The Brainstem

In the past two weeks, I’ve focused on the implementation of the A1 primary auditory cortex and the early brainstem where the spike trains from the auditory nerve arrive.

Development Activity - https://github.com/akhil-reddy/beads/graphs/commit-activity
Building the brainstem components - https://github.com/akhil-reddy/beads/blob/main/beads/core/eru/hub/audio/early_brainstem.py
Building the auditory cortex components - https://github.com/akhil-reddy/beads/blob/main/beads/core/eru/hub/audio/a1_cortex.py

Please note that some code (class templates, function comments, etc) is AI generated, so that I spend more of my productive time thinking and designing. However, I cross-verify each block of generated code with its corresponding design choice before moving ahead.

Algorithms / Development

Building the Environmental Response System (ERS)

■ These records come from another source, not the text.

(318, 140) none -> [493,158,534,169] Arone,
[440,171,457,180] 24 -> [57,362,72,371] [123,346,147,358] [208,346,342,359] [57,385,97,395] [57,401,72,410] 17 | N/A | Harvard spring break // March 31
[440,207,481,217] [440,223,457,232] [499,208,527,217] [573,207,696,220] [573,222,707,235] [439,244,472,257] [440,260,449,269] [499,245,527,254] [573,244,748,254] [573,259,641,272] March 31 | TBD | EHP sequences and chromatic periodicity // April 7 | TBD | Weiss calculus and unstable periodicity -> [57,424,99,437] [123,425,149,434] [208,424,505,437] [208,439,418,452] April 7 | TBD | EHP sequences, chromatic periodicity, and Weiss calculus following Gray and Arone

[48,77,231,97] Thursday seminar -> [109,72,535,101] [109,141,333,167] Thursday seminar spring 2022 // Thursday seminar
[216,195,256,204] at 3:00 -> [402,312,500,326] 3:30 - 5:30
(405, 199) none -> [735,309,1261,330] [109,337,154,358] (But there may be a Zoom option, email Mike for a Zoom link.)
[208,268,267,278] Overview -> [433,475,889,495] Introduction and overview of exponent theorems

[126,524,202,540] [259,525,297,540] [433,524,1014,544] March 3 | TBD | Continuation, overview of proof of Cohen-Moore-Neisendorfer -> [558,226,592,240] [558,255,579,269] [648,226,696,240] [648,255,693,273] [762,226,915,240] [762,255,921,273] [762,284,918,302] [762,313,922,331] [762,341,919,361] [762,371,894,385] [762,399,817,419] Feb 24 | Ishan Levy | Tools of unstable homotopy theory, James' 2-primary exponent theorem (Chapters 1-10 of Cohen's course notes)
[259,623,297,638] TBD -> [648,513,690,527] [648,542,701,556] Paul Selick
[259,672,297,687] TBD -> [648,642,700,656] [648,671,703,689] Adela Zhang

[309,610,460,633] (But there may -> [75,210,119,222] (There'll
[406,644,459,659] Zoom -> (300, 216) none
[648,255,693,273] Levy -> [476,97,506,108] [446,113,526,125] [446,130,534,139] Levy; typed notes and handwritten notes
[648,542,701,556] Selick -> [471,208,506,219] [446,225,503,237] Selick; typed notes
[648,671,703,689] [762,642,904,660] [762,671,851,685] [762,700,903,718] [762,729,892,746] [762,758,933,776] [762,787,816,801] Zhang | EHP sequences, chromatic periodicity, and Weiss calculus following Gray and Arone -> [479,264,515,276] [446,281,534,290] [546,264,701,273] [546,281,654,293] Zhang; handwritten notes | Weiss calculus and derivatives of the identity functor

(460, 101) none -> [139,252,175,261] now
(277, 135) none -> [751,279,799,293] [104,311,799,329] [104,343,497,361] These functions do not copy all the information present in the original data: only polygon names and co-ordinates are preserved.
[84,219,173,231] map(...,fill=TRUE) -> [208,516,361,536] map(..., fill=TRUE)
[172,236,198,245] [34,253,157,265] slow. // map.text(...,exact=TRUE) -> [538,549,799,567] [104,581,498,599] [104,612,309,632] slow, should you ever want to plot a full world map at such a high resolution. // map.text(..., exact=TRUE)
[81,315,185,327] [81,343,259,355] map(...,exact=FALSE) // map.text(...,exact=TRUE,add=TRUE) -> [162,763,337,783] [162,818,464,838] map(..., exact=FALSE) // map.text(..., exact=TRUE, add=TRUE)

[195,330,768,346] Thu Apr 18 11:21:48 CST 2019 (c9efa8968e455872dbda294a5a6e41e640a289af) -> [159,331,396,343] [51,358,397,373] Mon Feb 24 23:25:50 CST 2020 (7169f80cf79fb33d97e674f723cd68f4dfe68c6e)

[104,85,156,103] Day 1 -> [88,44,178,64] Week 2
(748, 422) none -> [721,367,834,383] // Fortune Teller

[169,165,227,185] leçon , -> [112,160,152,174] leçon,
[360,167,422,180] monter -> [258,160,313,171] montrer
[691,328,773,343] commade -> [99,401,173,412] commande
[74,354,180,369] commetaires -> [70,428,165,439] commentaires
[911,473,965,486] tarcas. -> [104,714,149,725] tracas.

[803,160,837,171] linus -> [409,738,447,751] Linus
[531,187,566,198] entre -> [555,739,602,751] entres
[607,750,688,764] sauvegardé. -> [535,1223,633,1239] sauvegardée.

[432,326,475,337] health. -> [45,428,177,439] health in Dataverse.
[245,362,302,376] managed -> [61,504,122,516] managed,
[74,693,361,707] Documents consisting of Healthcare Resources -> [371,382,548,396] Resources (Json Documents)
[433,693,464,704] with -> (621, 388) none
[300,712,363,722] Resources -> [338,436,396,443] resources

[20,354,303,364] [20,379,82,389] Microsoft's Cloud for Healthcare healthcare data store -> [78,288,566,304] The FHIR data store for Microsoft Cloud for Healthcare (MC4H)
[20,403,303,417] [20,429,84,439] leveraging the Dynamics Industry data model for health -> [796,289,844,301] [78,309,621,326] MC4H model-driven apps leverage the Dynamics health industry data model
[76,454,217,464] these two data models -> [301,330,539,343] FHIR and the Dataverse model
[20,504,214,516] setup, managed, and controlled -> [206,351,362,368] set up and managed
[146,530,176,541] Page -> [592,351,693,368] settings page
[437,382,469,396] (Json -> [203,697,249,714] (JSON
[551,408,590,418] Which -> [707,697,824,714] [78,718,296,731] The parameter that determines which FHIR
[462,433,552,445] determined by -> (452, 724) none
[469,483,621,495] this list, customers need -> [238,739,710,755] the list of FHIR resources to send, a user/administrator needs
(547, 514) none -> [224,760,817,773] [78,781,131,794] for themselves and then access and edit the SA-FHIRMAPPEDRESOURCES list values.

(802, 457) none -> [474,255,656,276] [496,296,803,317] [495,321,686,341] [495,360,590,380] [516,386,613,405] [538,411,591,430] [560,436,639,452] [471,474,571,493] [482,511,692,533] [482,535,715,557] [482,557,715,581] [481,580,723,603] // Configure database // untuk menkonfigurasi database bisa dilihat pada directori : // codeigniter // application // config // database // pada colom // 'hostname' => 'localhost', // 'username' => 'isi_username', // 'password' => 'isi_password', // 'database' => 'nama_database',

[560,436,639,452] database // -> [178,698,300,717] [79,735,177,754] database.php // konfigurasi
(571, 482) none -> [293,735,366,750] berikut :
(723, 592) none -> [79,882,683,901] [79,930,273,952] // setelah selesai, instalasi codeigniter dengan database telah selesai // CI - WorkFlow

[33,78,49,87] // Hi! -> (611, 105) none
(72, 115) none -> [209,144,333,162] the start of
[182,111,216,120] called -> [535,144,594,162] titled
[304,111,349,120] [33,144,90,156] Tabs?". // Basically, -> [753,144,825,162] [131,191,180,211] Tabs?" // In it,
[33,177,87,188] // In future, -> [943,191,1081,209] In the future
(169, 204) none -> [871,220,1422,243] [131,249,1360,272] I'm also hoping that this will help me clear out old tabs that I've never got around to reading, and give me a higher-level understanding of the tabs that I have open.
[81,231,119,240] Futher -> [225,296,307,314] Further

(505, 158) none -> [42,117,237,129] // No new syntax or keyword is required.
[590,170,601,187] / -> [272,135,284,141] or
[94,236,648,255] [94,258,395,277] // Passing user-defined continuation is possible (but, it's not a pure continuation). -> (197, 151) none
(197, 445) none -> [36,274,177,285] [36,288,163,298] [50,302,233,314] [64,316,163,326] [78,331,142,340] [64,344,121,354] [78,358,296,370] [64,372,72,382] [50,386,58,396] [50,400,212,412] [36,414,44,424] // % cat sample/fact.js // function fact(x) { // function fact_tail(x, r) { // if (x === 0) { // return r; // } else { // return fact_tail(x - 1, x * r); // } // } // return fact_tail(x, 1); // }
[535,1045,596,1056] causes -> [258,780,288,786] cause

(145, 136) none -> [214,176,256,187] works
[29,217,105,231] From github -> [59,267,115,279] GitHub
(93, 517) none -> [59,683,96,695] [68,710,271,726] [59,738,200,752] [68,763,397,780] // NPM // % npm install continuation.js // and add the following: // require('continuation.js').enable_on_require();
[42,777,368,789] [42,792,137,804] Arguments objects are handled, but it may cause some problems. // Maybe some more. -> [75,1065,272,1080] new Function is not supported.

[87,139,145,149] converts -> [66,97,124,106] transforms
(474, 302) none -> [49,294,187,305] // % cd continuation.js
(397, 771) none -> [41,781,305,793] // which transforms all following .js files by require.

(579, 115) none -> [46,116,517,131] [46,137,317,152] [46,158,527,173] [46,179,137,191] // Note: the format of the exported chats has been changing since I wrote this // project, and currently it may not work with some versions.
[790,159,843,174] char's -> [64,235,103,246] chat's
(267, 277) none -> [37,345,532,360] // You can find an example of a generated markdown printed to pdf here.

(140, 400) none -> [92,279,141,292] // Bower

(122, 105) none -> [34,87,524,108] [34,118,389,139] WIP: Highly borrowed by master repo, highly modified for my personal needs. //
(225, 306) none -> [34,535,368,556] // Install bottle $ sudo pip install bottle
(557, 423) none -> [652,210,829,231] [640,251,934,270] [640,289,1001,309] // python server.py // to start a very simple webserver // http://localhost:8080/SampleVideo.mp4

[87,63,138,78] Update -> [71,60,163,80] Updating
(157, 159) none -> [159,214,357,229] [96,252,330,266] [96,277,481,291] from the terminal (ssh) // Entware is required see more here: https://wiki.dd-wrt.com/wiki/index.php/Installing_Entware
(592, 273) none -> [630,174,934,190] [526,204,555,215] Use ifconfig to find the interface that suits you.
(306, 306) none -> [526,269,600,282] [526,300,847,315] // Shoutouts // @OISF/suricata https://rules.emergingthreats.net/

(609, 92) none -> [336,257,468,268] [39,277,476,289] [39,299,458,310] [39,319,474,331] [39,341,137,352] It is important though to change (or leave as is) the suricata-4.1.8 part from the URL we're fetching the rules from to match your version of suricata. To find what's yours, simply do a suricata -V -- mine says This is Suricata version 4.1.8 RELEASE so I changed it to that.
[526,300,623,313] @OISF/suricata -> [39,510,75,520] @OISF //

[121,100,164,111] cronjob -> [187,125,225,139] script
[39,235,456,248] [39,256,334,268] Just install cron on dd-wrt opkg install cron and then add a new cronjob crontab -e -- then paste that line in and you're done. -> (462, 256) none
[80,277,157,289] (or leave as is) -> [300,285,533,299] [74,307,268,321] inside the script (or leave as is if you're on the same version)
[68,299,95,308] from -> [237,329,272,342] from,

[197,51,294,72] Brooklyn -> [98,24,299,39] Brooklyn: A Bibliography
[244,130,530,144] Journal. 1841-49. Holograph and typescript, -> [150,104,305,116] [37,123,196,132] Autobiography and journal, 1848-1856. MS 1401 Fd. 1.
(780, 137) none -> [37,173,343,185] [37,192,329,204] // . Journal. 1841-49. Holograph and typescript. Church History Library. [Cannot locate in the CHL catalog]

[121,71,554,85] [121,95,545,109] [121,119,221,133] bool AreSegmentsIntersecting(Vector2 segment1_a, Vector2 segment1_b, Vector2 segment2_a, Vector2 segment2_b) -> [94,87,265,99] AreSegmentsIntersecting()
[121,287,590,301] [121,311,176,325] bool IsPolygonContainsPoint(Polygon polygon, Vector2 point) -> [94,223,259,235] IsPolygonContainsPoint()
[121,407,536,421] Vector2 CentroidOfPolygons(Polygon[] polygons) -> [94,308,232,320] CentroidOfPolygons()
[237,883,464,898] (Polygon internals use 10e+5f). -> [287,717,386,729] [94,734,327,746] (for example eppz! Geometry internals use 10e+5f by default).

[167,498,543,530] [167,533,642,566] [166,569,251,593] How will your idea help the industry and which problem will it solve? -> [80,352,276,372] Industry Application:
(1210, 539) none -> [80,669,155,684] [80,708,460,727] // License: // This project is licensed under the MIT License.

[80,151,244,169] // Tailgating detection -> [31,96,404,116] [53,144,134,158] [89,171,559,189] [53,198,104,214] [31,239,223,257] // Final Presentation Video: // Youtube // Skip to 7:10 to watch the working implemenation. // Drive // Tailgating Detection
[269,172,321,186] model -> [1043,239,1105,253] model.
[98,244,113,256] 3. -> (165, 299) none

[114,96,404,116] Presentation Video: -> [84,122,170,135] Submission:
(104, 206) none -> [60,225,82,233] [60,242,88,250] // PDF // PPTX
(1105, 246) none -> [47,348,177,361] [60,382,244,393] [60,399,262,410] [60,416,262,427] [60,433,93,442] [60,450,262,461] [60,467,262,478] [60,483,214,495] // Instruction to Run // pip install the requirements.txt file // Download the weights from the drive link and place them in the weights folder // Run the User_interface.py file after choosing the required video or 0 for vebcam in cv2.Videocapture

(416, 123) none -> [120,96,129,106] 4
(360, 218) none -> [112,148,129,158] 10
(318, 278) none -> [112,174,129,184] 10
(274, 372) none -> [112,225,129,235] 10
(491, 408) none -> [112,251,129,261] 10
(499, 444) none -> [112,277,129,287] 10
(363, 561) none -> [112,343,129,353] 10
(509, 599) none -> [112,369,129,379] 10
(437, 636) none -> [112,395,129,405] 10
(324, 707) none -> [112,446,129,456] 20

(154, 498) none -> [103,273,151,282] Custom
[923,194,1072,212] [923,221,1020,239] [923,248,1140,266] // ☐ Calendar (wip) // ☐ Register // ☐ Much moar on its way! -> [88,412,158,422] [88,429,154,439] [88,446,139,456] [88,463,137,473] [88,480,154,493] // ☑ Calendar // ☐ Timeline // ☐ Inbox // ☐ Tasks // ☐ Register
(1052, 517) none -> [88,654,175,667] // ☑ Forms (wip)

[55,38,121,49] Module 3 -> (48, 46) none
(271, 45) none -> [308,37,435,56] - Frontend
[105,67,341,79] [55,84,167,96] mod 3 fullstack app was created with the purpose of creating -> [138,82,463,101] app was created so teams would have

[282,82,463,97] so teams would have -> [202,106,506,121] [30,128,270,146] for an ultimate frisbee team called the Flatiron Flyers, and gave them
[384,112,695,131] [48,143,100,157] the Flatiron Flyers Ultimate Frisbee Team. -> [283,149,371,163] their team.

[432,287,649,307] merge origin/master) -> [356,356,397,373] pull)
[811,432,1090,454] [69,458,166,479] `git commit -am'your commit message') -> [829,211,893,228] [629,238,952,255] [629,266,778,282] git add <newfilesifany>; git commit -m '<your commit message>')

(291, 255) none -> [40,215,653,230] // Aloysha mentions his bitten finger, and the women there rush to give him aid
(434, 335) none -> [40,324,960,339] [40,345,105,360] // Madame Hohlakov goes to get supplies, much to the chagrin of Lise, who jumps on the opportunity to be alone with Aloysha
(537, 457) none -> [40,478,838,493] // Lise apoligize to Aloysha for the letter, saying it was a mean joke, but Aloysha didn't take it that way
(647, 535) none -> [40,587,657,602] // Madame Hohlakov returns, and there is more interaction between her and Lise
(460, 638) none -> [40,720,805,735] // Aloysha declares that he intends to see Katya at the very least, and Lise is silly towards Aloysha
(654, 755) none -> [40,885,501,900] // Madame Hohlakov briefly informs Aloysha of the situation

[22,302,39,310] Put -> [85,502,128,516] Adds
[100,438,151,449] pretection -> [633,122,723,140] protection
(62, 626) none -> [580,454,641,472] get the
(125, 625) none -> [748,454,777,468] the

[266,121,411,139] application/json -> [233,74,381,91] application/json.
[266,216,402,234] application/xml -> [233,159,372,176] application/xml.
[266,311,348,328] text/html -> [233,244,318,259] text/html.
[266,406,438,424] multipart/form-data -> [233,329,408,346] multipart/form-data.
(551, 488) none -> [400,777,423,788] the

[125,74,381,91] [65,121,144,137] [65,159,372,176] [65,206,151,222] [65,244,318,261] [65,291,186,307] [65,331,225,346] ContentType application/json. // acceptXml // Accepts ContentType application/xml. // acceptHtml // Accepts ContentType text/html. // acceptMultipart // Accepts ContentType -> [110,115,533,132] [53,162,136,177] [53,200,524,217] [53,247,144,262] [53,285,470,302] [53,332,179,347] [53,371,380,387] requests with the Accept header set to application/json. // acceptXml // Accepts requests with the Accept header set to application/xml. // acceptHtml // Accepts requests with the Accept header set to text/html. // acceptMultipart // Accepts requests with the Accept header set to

1. Initialize biologically-accurate cell constants (such as resting membrane potential, spike current, refractory period, etc)
2. For each channel / tonotopy frequency “hole”
   • For each spike in spike train
     • If spike exists, advance membrane potential by dt given synaptic input current I_syn
     • If voltage crosses threshold, signal

1. Initialize a different set of biologically-accurate cell constants (such as resting membrane potential, spike current, refractory period, etc)
2. For each channel / tonotopy frequency “hole”
   • For each spike in spike train
     • If spike exists, advance membrane potential by dt given synaptic input current I_syn
     • If voltage crosses threshold, signal

1. Initialize a different set of biologically-accurate cell constants (such as resting membrane potential, spike current, refractory period, etc)
2. For each channel / tonotopy frequency “hole”
   • For each spike in spike train
     • If spike exists, advance membrane potential by dt given synaptic input current I_syn
     • If voltage crosses threshold, signal

1. Note: These cells are helpful only if the audio CMU is binaural i.e., if two cochlear units are built, one for each ear
2. For a predetermined set of delays, match the spikes between right and left ear
3. If spikes cross a threshold at any given delay (for example, if right is 100 microseconds slower than the left, then t-d of right will coincide with t of left, and d is determined as 100 microseconds), record the delay and timestamp
4. Feed this info into the efferent feedback

1. Note: These cells are helpful only if the audio CMU is binaural i.e., if two cochlear units are built, one for each ear
2. Compare the spike pattern between both ears
3. At any given point in time, if a spike is recorded in one ear and not in the other, record the timestamp
4. Feed this info into the efferent feedback

1. Define the STRF (spectro temporal receptive field) i.e., a 2D array for each neuron with different spectrotemporal affinities. These group of neurons contribute to population coding
2. (Placeholder logic) Define the dynamics of a biological neuron synapse (now that we've “entered” the brain)
3. (Placeholder logic) Define the mechanics of when a neuron should fire spikes (based on accumulating membrane potential)

Next Steps

Building the Environmental Response System (ERS)

1. Building the visual cortex
2. Building the ERUs
3. Neurotransmitters - Fed by vision’s bipolar and amacrine cells, for example, to act on contrasting and/or temporal stimulus. Neurotransmitters (and their lifecycles) can be added later during ERU development

Deployment

1. Overlaying video frames onto the retina, including code optimization for channel processing
2. Overlaying audio clips onto the cochlea, including optimization for wave segment processing
3. Parallelization / streaming of cellular events via Flink or equivalent

The (Early) Brainstem

When (tonotopically arranged) stimulus arrives at the brainstem - the portion of the brain that houses the thalamus and medulla oblongata, for example - it adds context to each channel as follows

1. Bushy cells - These cells (with a low voltage threshold and refractory period) examine the auditory nerve volleys to detect coincidences, and precisely signal when spike trains arrive
2. Octopus cells - These cells examine the channel for a sharp increase in stimulus (or a high voltage change), signaling the beginning of any sound at that frequency, simple or complex
3. Chopper cells - These cells examine the waveform for periodicity i.e., when in a given frequency channel, if the synaptic current is sustained, the implication is that the said frequency keeps repeating in the sound waveform

Additionally, the brainstem also feeds back into the cochlea through efferent fibers (for context, these fibers are used by the outer hair cells to modulate their prestin gain / elasticity) after measuring the binaural differences in energy. This explicit mechanism, much like the neurotransmitters in the retina, sharply contrasts with the implicit (and slow) backprop feedback mechanisms of current AI systems.